Job:
Don't copy the pictures; return every other part of the records exactly.

Saved data entries:
☆ ☆ ☆ ☆ ☆
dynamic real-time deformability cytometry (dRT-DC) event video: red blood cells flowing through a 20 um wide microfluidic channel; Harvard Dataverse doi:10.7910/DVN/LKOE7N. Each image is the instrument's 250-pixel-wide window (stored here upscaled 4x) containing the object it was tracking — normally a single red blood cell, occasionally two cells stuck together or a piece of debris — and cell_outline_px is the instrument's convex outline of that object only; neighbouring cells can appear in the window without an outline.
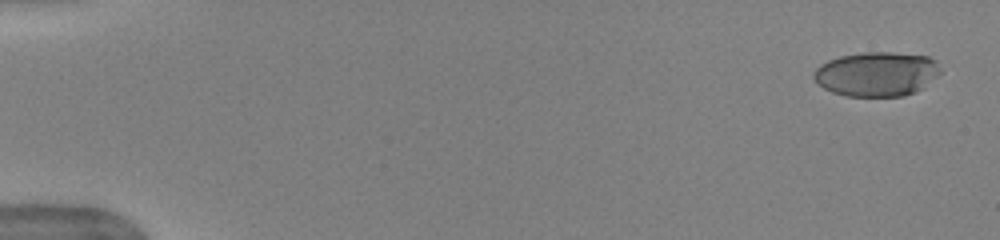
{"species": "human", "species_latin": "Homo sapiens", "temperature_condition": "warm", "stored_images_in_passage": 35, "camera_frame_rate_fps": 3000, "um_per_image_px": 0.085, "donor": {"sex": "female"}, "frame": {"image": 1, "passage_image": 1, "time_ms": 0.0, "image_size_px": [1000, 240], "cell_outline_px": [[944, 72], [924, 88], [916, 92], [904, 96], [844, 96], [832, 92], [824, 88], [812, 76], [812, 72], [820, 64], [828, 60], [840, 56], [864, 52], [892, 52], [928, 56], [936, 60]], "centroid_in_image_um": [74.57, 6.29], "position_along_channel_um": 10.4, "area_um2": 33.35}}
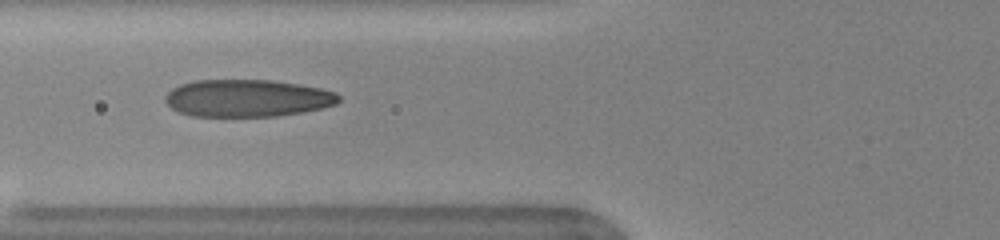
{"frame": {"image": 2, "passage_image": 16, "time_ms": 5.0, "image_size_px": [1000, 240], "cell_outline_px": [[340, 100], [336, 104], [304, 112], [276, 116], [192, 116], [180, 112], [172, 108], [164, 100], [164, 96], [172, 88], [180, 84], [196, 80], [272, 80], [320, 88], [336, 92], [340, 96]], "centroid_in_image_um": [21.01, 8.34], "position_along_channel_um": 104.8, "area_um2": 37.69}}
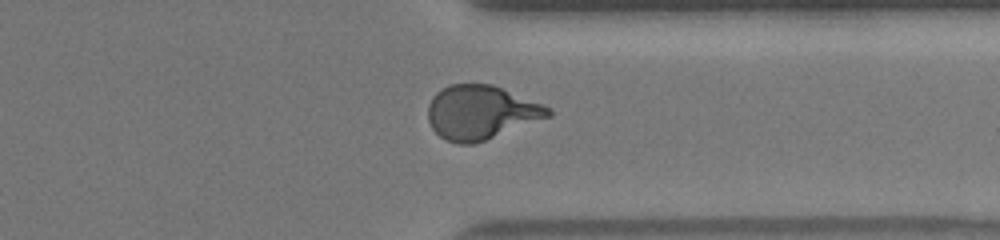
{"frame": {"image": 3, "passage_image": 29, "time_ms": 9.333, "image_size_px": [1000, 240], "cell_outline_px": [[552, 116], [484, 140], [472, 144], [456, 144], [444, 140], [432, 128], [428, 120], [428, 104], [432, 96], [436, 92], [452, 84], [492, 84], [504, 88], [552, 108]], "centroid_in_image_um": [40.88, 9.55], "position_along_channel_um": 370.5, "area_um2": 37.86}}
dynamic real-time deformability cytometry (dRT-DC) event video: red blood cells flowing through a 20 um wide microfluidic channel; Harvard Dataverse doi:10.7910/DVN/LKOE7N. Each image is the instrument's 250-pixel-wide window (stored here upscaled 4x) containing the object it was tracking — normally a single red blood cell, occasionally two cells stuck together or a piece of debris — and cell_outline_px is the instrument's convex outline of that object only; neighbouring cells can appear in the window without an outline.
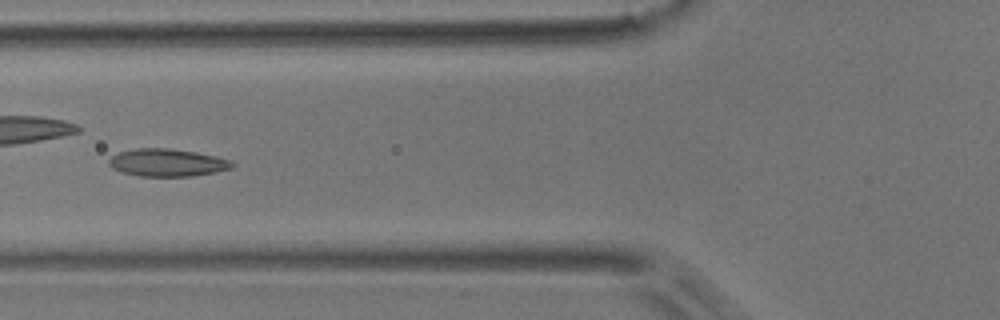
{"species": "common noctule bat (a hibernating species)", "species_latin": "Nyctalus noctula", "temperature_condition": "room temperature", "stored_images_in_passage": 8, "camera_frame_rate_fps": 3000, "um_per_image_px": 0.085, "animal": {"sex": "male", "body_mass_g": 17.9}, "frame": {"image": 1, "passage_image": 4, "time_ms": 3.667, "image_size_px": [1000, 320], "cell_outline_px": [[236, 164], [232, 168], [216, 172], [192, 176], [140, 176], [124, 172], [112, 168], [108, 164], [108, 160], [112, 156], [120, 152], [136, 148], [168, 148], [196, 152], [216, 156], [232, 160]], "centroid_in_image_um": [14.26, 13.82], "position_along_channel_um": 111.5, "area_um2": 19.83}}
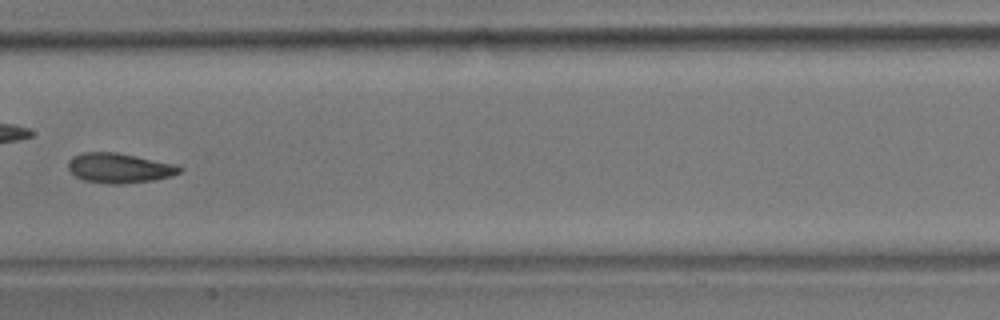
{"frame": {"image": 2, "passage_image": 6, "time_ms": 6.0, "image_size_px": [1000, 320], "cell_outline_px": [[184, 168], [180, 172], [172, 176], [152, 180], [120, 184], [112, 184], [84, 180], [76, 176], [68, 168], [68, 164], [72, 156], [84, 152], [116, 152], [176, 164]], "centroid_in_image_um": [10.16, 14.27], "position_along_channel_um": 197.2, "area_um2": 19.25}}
☆ ☆ ☆ ☆ ☆
Task output:
dynamic real-time deformability cytometry (dRT-DC) event video: red blood cells flowing through a 20 um wide microfluidic channel; Harvard Dataverse doi:10.7910/DVN/LKOE7N. Each image is the instrument's 250-pixel-wide window (stored here upscaled 4x) containing the object it was tracking — normally a single red blood cell, occasionally two cells stuck together or a piece of debris — and cell_outline_px is the instrument's convex outline of that object only; neighbouring cells can appear in the window without an outline.
{"species": "human", "species_latin": "Homo sapiens", "temperature_condition": "warm", "stored_images_in_passage": 35, "camera_frame_rate_fps": 3000, "um_per_image_px": 0.085, "donor": {"sex": "female"}, "frame": {"image": 1, "passage_image": 1, "time_ms": 0.0, "image_size_px": [1000, 240], "cell_outline_px": [[944, 72], [924, 88], [916, 92], [904, 96], [844, 96], [832, 92], [824, 88], [812, 76], [812, 72], [820, 64], [828, 60], [840, 56], [864, 52], [892, 52], [928, 56], [936, 60]], "centroid_in_image_um": [74.57, 6.29], "position_along_channel_um": 10.4, "area_um2": 33.35}}
{"frame": {"image": 2, "passage_image": 16, "time_ms": 5.0, "image_size_px": [1000, 240], "cell_outline_px": [[340, 100], [336, 104], [304, 112], [276, 116], [192, 116], [180, 112], [172, 108], [164, 100], [164, 96], [172, 88], [180, 84], [196, 80], [272, 80], [320, 88], [336, 92], [340, 96]], "centroid_in_image_um": [21.01, 8.34], "position_along_channel_um": 104.8, "area_um2": 37.69}}
{"frame": {"image": 3, "passage_image": 29, "time_ms": 9.333, "image_size_px": [1000, 240], "cell_outline_px": [[552, 116], [484, 140], [472, 144], [456, 144], [444, 140], [432, 128], [428, 120], [428, 104], [432, 96], [436, 92], [452, 84], [492, 84], [504, 88], [552, 108]], "centroid_in_image_um": [40.88, 9.55], "position_along_channel_um": 370.5, "area_um2": 37.86}}
dynamic real-time deformability cytometry (dRT-DC) event video: red blood cells flowing through a 20 um wide microfluidic channel; Harvard Dataverse doi:10.7910/DVN/LKOE7N. Each image is the instrument's 250-pixel-wide window (stored here upscaled 4x) containing the object it was tracking — normally a single red blood cell, occasionally two cells stuck together or a piece of debris — and cell_outline_px is the instrument's convex outline of that object only; neighbouring cells can appear in the window without an outline.
{"species": "common noctule bat (a hibernating species)", "species_latin": "Nyctalus noctula", "temperature_condition": "room temperature", "stored_images_in_passage": 8, "camera_frame_rate_fps": 3000, "um_per_image_px": 0.085, "animal": {"sex": "male", "body_mass_g": 17.9}, "frame": {"image": 1, "passage_image": 4, "time_ms": 3.667, "image_size_px": [1000, 320], "cell_outline_px": [[236, 164], [232, 168], [216, 172], [192, 176], [140, 176], [124, 172], [112, 168], [108, 164], [108, 160], [112, 156], [120, 152], [136, 148], [168, 148], [196, 152], [216, 156], [232, 160]], "centroid_in_image_um": [14.26, 13.82], "position_along_channel_um": 111.5, "area_um2": 19.83}}
{"frame": {"image": 2, "passage_image": 6, "time_ms": 6.0, "image_size_px": [1000, 320], "cell_outline_px": [[184, 168], [180, 172], [172, 176], [152, 180], [120, 184], [112, 184], [84, 180], [76, 176], [68, 168], [68, 164], [72, 156], [84, 152], [116, 152], [176, 164]], "centroid_in_image_um": [10.16, 14.27], "position_along_channel_um": 197.2, "area_um2": 19.25}}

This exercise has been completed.